Adolf Wissel's "Kahlenberger Farmer Family" from 1939
Heroes and still lifes
Even today, the pretentious sculptures of heroic men and women by Arno Breker are still classed as the epitome of the National Socialist aesthetic - along with many other paintings, drawings and prints which aggrandize Nazi ideology. After the beginning of the Second World War, visitors to the exhibition could also view pictures of marching or fighting soldiers, said Christian Fuhrmeister.
"Such works existed, but they were 10 to 30 pictures from 1800. Essentially, all genres were represented that would appeal to bourgeois and petit-bourgeois tastes which had dominated since the late 19th century," he explained. That included landscapes, still lifes or pictures of animals.
In addition, said Fuhrmeister, one could find in the vast exhibition rooms countless display cabinets containing applied arts and craft pieces, small figurines, porcelain models of children's heads and German shepherd dogs and other objects which are nowadays dismissed as knick-knacks or mere kitsch.
The exhibited works were also for sale, but not a lot was left over for the general public to buy.

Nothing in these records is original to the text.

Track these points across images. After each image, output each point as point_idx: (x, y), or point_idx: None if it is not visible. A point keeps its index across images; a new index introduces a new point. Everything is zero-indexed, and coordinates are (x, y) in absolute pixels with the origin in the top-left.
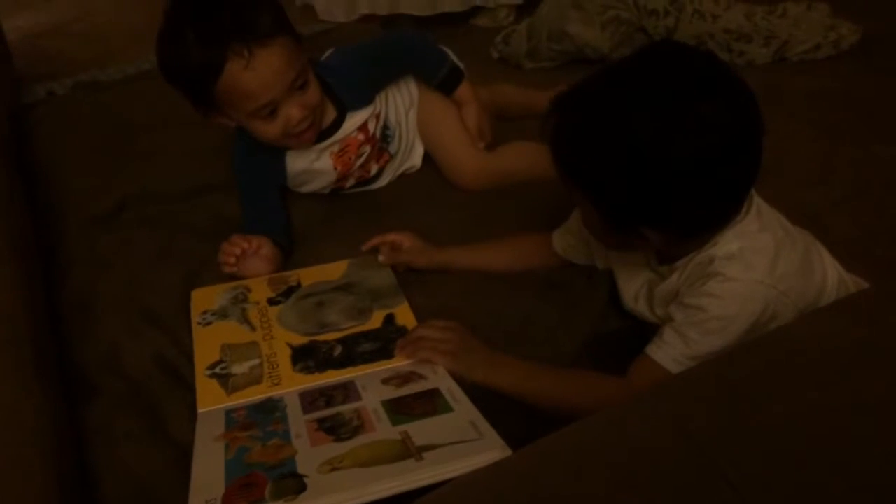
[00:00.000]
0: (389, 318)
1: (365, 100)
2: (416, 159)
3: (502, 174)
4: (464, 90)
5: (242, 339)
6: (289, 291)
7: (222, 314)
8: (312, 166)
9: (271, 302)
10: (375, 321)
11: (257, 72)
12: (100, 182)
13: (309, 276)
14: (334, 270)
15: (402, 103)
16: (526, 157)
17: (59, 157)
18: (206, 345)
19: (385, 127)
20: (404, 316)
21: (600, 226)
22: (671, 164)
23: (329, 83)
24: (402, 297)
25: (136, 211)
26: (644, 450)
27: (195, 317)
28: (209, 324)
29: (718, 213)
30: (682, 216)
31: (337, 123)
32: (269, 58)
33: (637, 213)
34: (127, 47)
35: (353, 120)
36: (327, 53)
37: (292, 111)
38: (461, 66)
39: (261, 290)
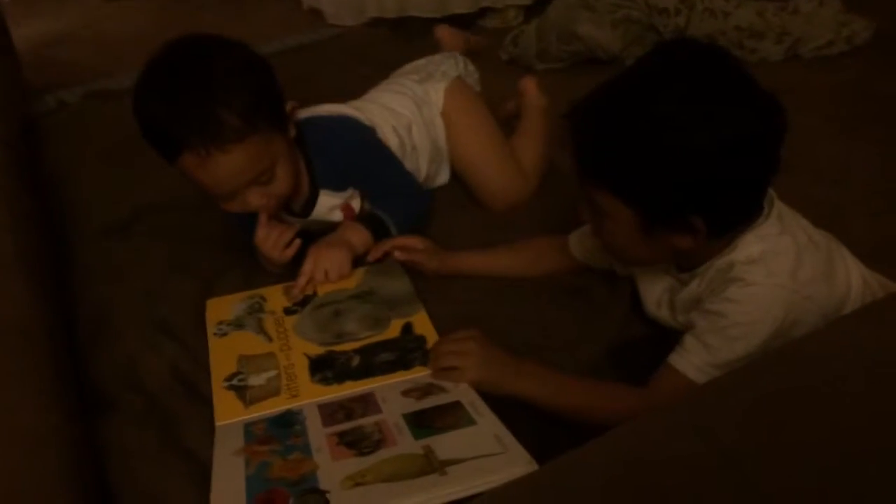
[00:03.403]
0: (407, 328)
1: (341, 187)
2: (443, 179)
3: (532, 192)
4: (362, 237)
5: (259, 349)
6: (305, 300)
7: (238, 324)
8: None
9: (287, 311)
10: (393, 330)
11: (210, 172)
12: (112, 193)
13: (325, 284)
14: (351, 278)
15: (422, 159)
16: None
17: (70, 168)
18: (223, 356)
19: None
20: (422, 324)
21: (631, 233)
22: (707, 149)
23: (307, 151)
24: (420, 304)
25: (149, 222)
26: (675, 463)
27: (211, 327)
28: (225, 334)
29: (752, 195)
30: (723, 200)
31: (311, 202)
32: (227, 162)
33: (677, 202)
34: (136, 54)
35: (329, 200)
36: (327, 109)
37: (250, 198)
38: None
39: (276, 299)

Elite officials bought the majority of works. Hitler himself was the biggest buyer, spending some seven million German marks to purchase contemporary works exhibited in the show.
It is not surprising that this type of art impressed Hitler so much - after all, it reflected his own limited self-conception of artistic ideals.
A crowded exhibition room in 1940
Dealing with Nazi art
The albums documenting the "Grand German Art Exhibition" make one thing very clear: It was not the young German muscle-bound men or buxom blond women with blue eyes which dominated the art exhibition, but the countless grotesquely banal, even Biedermeier-style works.
Hitler's concept of "beautiful" art reveals itself to be regressive, petit-bourgeois and in bad taste.
At the same time, the newly published photographs of the exhibitions raise new questions for Christian Fuhrmeister in relation to the appraisal of Nazi art: Can a landscape painting be political? Or how can a cosy, homeland scene be distinguished from one depicting a Blood and Soil ideology?
The research project and online archive deliver the impetus to find new answers to these questions.